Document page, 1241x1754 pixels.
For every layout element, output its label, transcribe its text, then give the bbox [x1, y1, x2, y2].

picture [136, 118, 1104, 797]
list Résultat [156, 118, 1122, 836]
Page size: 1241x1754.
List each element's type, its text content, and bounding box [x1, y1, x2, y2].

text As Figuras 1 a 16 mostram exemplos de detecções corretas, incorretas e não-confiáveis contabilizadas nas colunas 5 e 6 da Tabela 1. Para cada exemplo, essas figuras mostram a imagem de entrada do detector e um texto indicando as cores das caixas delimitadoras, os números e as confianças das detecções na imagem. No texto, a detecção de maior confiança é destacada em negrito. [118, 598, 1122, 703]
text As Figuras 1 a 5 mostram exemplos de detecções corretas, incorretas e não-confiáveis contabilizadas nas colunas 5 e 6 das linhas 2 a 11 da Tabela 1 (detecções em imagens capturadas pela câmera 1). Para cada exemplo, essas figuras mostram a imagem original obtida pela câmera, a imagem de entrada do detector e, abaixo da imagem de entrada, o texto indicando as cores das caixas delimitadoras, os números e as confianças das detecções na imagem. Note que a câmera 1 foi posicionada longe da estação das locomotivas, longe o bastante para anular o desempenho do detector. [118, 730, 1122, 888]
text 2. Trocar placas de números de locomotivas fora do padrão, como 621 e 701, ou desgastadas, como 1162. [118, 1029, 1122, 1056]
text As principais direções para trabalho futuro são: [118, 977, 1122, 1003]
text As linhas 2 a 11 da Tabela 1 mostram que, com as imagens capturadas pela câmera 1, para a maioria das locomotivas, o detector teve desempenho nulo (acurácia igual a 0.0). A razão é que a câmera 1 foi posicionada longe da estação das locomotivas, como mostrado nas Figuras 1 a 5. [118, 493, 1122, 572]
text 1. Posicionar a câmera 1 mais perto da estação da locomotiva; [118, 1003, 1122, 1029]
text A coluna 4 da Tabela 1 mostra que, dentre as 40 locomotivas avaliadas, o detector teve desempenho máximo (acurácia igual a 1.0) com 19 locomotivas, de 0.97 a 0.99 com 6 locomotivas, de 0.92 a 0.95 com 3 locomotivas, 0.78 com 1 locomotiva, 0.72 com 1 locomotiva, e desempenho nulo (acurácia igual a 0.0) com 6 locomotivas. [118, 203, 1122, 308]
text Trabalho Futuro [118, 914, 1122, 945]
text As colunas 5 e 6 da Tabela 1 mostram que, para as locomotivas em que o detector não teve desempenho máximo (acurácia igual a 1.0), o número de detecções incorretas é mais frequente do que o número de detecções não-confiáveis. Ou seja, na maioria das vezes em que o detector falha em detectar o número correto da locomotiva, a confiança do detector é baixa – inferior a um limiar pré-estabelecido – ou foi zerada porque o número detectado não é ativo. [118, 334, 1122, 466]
═══
» EXERCISE TASK
Can you reproduce every line of the material above verbatim, keeping each character unchanged?

» FULL OUTPUT
Document page, 1241x1754 pixels.
For every layout element, output its label, transcribe its text, then give the bbox [x1, y1, x2, y2].

picture [136, 118, 1104, 797]
list Résultat [156, 118, 1122, 836]
Page size: 1241x1754.
List each element's type, its text content, and bounding box [x1, y1, x2, y2].

text As Figuras 1 a 16 mostram exemplos de detecções corretas, incorretas e não-confiáveis contabilizadas nas colunas 5 e 6 da Tabela 1. Para cada exemplo, essas figuras mostram a imagem de entrada do detector e um texto indicando as cores das caixas delimitadoras, os números e as confianças das detecções na imagem. No texto, a detecção de maior confiança é destacada em negrito. [118, 598, 1122, 703]
text As Figuras 1 a 5 mostram exemplos de detecções corretas, incorretas e não-confiáveis contabilizadas nas colunas 5 e 6 das linhas 2 a 11 da Tabela 1 (detecções em imagens capturadas pela câmera 1). Para cada exemplo, essas figuras mostram a imagem original obtida pela câmera, a imagem de entrada do detector e, abaixo da imagem de entrada, o texto indicando as cores das caixas delimitadoras, os números e as confianças das detecções na imagem. Note que a câmera 1 foi posicionada longe da estação das locomotivas, longe o bastante para anular o desempenho do detector. [118, 730, 1122, 888]
text 2. Trocar placas de números de locomotivas fora do padrão, como 621 e 701, ou desgastadas, como 1162. [118, 1029, 1122, 1056]
text As principais direções para trabalho futuro são: [118, 977, 1122, 1003]
text As linhas 2 a 11 da Tabela 1 mostram que, com as imagens capturadas pela câmera 1, para a maioria das locomotivas, o detector teve desempenho nulo (acurácia igual a 0.0). A razão é que a câmera 1 foi posicionada longe da estação das locomotivas, como mostrado nas Figuras 1 a 5. [118, 493, 1122, 572]
text 1. Posicionar a câmera 1 mais perto da estação da locomotiva; [118, 1003, 1122, 1029]
text A coluna 4 da Tabela 1 mostra que, dentre as 40 locomotivas avaliadas, o detector teve desempenho máximo (acurácia igual a 1.0) com 19 locomotivas, de 0.97 a 0.99 com 6 locomotivas, de 0.92 a 0.95 com 3 locomotivas, 0.78 com 1 locomotiva, 0.72 com 1 locomotiva, e desempenho nulo (acurácia igual a 0.0) com 6 locomotivas. [118, 203, 1122, 308]
text Trabalho Futuro [118, 914, 1122, 945]
text As colunas 5 e 6 da Tabela 1 mostram que, para as locomotivas em que o detector não teve desempenho máximo (acurácia igual a 1.0), o número de detecções incorretas é mais frequente do que o número de detecções não-confiáveis. Ou seja, na maioria das vezes em que o detector falha em detectar o número correto da locomotiva, a confiança do detector é baixa – inferior a um limiar pré-estabelecido – ou foi zerada porque o número detectado não é ativo. [118, 334, 1122, 466]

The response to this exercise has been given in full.